Saved entries:
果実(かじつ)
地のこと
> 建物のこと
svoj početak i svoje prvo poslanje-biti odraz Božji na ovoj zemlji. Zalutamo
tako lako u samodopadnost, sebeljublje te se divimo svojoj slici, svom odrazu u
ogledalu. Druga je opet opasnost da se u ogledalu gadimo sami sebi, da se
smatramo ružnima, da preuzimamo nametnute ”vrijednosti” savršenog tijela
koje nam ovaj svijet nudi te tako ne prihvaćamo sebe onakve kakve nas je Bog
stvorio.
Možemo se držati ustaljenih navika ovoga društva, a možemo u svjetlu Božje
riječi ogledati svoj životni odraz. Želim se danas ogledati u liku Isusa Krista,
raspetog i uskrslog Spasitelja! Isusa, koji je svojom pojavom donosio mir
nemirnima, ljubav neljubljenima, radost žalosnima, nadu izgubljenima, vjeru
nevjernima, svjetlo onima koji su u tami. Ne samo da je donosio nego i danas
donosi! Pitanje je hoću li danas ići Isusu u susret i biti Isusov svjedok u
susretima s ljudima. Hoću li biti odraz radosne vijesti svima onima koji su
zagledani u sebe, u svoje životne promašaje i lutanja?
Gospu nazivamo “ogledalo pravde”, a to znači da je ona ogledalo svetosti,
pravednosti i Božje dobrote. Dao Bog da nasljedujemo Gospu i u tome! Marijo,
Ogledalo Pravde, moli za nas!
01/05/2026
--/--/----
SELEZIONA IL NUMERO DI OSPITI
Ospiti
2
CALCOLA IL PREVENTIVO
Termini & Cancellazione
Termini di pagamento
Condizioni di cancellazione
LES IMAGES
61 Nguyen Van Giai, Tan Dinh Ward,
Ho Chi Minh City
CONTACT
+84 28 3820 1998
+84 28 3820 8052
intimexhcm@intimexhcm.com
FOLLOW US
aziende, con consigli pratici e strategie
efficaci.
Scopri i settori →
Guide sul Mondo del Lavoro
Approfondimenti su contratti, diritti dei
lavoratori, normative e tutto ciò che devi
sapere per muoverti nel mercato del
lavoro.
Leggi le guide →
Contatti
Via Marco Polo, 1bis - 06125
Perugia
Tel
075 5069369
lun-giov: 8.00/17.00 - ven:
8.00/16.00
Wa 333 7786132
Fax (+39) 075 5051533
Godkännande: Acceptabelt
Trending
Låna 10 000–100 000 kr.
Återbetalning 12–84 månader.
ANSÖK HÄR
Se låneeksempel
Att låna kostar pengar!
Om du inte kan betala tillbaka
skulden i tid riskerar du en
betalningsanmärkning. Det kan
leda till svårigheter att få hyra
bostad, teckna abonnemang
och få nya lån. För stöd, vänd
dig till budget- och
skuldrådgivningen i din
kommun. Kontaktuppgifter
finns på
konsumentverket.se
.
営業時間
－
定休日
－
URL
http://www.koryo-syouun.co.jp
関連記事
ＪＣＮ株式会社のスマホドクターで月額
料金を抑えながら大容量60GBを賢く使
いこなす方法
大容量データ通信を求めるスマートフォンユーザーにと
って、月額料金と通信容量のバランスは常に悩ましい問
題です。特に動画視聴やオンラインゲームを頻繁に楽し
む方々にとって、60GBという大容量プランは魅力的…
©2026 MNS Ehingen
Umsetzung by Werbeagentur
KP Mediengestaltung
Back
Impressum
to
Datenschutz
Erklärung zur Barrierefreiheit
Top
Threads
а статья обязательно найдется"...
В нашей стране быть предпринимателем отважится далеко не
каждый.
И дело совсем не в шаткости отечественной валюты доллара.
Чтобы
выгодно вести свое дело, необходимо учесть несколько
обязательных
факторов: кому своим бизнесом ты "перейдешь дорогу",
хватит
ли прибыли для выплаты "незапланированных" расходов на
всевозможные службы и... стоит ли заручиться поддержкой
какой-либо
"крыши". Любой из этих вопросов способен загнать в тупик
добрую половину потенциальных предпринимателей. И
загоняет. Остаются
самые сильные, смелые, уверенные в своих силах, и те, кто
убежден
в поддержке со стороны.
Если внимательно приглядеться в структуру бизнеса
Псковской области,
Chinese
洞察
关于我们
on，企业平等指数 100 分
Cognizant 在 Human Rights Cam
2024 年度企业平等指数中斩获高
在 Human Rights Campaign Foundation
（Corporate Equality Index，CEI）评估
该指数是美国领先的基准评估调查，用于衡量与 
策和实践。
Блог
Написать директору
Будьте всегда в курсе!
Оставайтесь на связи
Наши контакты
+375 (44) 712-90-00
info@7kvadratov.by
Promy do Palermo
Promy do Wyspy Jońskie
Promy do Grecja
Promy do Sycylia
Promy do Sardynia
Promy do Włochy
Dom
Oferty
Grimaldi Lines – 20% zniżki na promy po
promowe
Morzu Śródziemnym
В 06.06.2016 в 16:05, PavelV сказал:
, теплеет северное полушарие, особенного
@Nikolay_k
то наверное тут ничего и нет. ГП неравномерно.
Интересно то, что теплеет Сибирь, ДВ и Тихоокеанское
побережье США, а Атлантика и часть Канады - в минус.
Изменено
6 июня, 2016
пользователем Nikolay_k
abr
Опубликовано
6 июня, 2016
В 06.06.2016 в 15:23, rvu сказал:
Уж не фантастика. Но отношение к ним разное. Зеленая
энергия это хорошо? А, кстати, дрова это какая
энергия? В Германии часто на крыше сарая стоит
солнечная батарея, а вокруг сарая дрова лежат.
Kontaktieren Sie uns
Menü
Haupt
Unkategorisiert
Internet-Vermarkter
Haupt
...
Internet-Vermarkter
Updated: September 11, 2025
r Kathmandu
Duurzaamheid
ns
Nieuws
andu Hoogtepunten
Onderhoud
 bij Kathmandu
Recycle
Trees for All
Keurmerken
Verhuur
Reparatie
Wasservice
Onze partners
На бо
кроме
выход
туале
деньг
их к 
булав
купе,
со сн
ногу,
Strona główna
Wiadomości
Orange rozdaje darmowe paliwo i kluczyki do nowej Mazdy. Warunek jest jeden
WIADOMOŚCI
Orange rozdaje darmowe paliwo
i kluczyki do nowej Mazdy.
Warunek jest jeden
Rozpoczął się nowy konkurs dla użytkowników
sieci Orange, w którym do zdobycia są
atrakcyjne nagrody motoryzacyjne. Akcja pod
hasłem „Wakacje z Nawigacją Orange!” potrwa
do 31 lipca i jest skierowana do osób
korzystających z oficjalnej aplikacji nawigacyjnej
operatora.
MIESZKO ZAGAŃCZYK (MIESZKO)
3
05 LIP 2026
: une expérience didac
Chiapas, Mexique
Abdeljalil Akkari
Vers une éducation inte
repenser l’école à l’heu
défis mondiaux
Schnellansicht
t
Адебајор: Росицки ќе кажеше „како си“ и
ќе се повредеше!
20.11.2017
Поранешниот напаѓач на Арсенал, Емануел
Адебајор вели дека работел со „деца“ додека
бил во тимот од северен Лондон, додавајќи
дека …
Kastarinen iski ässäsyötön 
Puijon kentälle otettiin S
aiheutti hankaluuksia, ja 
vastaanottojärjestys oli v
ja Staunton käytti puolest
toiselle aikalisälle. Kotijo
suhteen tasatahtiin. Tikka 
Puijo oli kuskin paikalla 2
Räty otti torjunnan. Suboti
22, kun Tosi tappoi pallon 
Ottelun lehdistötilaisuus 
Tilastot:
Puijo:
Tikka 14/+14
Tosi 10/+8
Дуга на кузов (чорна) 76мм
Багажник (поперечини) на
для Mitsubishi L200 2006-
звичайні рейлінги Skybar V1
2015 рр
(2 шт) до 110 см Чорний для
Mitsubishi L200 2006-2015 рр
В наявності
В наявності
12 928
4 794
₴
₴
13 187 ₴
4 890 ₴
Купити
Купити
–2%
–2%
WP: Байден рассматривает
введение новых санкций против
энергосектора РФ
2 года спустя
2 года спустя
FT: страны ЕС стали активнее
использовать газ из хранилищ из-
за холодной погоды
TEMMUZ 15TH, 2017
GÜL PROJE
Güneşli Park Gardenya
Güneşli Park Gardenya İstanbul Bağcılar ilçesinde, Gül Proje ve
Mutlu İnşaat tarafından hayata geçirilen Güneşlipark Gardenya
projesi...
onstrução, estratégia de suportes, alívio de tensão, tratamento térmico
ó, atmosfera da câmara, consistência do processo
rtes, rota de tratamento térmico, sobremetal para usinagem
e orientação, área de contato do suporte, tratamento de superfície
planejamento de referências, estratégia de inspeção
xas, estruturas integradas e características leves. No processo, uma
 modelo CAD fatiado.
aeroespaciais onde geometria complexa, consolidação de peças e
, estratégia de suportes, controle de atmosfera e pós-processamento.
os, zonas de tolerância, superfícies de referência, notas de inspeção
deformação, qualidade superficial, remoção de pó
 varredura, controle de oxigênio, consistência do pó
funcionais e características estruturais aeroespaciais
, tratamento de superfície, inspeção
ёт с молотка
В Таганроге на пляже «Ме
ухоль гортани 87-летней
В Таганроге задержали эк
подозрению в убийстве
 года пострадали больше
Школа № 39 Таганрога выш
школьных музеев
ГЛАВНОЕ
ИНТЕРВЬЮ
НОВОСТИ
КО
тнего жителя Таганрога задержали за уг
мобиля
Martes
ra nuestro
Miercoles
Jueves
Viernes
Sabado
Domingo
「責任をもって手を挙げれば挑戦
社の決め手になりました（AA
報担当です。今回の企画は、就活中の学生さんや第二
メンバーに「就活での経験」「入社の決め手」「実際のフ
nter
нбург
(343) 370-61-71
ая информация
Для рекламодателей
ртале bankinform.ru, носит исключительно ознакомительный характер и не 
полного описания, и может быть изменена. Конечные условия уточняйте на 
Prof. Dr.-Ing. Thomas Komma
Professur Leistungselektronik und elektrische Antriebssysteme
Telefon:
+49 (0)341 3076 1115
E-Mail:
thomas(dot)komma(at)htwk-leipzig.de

● Exercise
Beginning at the line with "Поранешниот напаѓач на Арсенал, Емануел" and ending at the line with "planejamento de referências, estratégia", reproduce each line of the data above exactly, and add no other lines.

● Written answer
Поранешниот напаѓач на Арсенал, Емануел
Адебајор вели дека работел со „деца“ додека
бил во тимот од северен Лондон, додавајќи
дека …
Kastarinen iski ässäsyötön 
Puijon kentälle otettiin S
aiheutti hankaluuksia, ja 
vastaanottojärjestys oli v
ja Staunton käytti puolest
toiselle aikalisälle. Kotijo
suhteen tasatahtiin. Tikka 
Puijo oli kuskin paikalla 2
Räty otti torjunnan. Suboti
22, kun Tosi tappoi pallon 
Ottelun lehdistötilaisuus 
Tilastot:
Puijo:
Tikka 14/+14
Tosi 10/+8
Дуга на кузов (чорна) 76мм
Багажник (поперечини) на
для Mitsubishi L200 2006-
звичайні рейлінги Skybar V1
2015 рр
(2 шт) до 110 см Чорний для
Mitsubishi L200 2006-2015 рр
В наявності
В наявності
12 928
4 794
₴
₴
13 187 ₴
4 890 ₴
Купити
Купити
–2%
–2%
WP: Байден рассматривает
введение новых санкций против
энергосектора РФ
2 года спустя
2 года спустя
FT: страны ЕС стали активнее
использовать газ из хранилищ из-
за холодной погоды
TEMMUZ 15TH, 2017
GÜL PROJE
Güneşli Park Gardenya
Güneşli Park Gardenya İstanbul Bağcılar ilçesinde, Gül Proje ve
Mutlu İnşaat tarafından hayata geçirilen Güneşlipark Gardenya
projesi...
onstrução, estratégia de suportes, alívio de tensão, tratamento térmico
ó, atmosfera da câmara, consistência do processo
rtes, rota de tratamento térmico, sobremetal para usinagem
e orientação, área de contato do suporte, tratamento de superfície
planejamento de referências, estratégia de inspeção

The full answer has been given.